BSU co-president Emnet Kahsay said, “We had a pretty big turnout. We had a lot of food and a Kahoot set up so people were winning prizes. We had a board up so we could showcase the different parts of Africa, the Carribean, black culture in America. Then we had a speech by the first African American female judge in Montgomery County who gave a charge to the youth.”
Students from different schools on all sides of the county came out in support of the event. Performers gave fabulous displays that showcased drumming, singing, and spoken word. From Wootton and Richard Montgomery’s dance teams to Northwest’s forensic team, the auditorium stage was packed with a diverse program celebrating talent from all parts of Montgomery County.
“We wanted to make it an intracounty event where everyone could be involved,” Kahsay said.
The night culminated in a fashion show of African dress, with students eagerly modeling a mosaic of traditional clothing representative of the diverse range of African cultures spread across the US.

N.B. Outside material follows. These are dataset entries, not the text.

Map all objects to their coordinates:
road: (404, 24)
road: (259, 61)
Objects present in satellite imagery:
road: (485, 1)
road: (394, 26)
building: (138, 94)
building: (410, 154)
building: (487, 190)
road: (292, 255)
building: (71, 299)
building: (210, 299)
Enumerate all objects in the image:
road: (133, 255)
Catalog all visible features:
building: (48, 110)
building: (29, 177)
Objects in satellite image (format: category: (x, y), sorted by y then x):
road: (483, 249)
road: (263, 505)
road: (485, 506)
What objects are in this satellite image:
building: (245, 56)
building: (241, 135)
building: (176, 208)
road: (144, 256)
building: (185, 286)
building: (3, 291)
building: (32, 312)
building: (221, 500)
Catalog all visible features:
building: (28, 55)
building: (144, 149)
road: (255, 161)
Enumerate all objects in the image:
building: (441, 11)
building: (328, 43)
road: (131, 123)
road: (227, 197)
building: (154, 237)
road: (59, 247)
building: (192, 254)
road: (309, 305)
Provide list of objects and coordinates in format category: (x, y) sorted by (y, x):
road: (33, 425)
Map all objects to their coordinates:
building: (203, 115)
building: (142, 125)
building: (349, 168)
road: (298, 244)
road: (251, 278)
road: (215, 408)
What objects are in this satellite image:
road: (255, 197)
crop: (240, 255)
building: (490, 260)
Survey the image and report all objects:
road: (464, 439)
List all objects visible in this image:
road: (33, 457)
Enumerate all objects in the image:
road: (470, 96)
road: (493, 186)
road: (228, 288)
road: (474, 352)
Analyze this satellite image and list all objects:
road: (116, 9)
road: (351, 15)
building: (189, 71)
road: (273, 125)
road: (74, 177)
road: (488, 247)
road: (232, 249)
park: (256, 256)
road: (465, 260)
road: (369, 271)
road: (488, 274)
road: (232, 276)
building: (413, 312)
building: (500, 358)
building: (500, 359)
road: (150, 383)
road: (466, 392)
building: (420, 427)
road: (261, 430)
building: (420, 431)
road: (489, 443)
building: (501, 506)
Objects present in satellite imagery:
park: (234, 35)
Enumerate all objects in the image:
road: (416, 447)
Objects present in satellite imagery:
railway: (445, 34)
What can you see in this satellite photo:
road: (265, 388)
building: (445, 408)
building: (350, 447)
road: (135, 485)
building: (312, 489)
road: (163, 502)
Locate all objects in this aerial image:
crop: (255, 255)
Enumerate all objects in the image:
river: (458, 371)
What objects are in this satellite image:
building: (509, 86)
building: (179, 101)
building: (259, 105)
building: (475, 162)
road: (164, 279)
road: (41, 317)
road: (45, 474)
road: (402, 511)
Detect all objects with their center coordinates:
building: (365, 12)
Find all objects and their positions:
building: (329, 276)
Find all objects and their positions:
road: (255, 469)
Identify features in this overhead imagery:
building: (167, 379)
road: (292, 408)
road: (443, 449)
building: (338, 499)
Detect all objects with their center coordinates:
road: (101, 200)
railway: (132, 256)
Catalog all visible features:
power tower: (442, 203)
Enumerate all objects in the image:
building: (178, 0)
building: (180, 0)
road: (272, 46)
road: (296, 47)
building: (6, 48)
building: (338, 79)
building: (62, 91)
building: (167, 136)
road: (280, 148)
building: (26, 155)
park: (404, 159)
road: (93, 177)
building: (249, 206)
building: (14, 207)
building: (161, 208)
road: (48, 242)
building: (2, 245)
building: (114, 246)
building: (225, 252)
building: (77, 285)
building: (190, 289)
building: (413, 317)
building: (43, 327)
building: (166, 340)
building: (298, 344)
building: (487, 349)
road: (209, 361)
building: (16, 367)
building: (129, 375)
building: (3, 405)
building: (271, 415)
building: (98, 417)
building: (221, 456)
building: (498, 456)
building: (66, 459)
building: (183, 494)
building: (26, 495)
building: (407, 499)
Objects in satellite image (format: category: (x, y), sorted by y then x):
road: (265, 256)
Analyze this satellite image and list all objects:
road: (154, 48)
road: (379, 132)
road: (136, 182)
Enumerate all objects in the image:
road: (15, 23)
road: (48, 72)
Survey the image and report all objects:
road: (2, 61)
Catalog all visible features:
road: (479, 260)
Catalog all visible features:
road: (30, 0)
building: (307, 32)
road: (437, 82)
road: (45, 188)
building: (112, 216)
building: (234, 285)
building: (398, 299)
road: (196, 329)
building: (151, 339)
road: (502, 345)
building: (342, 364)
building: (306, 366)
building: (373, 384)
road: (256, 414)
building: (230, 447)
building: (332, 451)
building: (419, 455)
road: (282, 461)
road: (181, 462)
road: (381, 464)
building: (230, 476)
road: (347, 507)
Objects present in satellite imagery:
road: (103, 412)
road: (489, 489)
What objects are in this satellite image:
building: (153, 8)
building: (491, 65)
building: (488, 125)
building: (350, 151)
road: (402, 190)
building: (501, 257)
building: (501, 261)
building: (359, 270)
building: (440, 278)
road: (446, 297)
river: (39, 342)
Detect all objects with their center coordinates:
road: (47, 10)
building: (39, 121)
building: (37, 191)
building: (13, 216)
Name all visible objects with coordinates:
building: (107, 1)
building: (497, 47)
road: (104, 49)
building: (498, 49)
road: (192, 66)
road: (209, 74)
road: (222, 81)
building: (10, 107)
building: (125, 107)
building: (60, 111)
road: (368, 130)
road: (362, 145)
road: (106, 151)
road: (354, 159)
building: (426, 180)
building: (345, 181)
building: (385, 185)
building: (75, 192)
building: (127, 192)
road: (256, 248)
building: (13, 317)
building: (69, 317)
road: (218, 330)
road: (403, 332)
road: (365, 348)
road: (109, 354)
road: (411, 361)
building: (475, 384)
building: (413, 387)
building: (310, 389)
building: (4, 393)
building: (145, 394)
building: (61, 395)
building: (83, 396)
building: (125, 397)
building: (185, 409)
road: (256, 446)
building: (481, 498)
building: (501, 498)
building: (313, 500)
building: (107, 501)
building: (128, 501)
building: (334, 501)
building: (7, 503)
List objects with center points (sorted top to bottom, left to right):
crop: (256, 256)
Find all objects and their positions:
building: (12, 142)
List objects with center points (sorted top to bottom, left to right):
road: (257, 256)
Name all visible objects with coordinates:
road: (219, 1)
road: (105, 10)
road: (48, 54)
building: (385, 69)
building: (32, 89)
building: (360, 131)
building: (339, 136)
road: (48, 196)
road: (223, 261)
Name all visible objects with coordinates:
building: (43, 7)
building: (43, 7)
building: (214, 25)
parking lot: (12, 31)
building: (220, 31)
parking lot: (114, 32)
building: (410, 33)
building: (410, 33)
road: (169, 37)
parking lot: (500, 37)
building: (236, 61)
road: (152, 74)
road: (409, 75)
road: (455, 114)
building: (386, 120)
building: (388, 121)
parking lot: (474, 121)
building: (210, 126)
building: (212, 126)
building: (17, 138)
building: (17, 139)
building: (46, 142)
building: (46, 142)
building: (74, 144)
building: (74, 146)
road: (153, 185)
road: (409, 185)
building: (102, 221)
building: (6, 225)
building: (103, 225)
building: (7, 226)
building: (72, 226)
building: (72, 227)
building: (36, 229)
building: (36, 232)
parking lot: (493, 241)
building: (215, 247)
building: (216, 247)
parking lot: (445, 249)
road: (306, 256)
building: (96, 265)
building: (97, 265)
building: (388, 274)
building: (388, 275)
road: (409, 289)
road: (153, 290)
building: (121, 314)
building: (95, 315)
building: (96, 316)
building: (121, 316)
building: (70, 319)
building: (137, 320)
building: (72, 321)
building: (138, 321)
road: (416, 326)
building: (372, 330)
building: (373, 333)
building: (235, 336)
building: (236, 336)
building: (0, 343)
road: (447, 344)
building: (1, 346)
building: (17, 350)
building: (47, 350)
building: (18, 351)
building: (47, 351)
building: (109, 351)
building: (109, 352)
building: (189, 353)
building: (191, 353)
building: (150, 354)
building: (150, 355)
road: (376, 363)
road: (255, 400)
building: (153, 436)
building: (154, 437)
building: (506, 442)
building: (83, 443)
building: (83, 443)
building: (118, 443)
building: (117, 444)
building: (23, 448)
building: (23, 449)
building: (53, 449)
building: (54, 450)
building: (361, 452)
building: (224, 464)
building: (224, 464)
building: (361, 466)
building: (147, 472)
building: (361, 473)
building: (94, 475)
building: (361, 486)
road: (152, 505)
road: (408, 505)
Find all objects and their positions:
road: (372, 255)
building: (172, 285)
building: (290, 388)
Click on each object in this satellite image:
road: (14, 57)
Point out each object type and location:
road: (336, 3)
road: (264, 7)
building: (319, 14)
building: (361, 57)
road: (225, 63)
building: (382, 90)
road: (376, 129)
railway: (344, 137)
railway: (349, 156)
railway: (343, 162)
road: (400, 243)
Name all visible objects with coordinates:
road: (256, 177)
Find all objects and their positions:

The immense success of African Diaspora Night was the result of months of careful planning and organization—preparations began back in October, where they were spearheaded by Kahsay and co-president Jessica Halloway.
Just as they had paved the way to build up a Black Student Union at Richard Montgomery, Kahsay and Halloway were also instrumental for launching Black History Month celebrations at RM, which traditionally did not have any special events celebrating it.
Halloway explained why African Diaspora Night was espcially important,“There’s this huge African Diaspora—there’s this place where essentially, because of slavery and all of that, culture has been spread everywhere. And there are so many different varieties of black culture. There are events that showcase individual cultures, but there isn’t really a time in which black culture is taken into consideration as being a range of cultures.
So we wanted to do something that specifically showcases the ranges between the different countries and the different cultures that exist in the realm of being black.”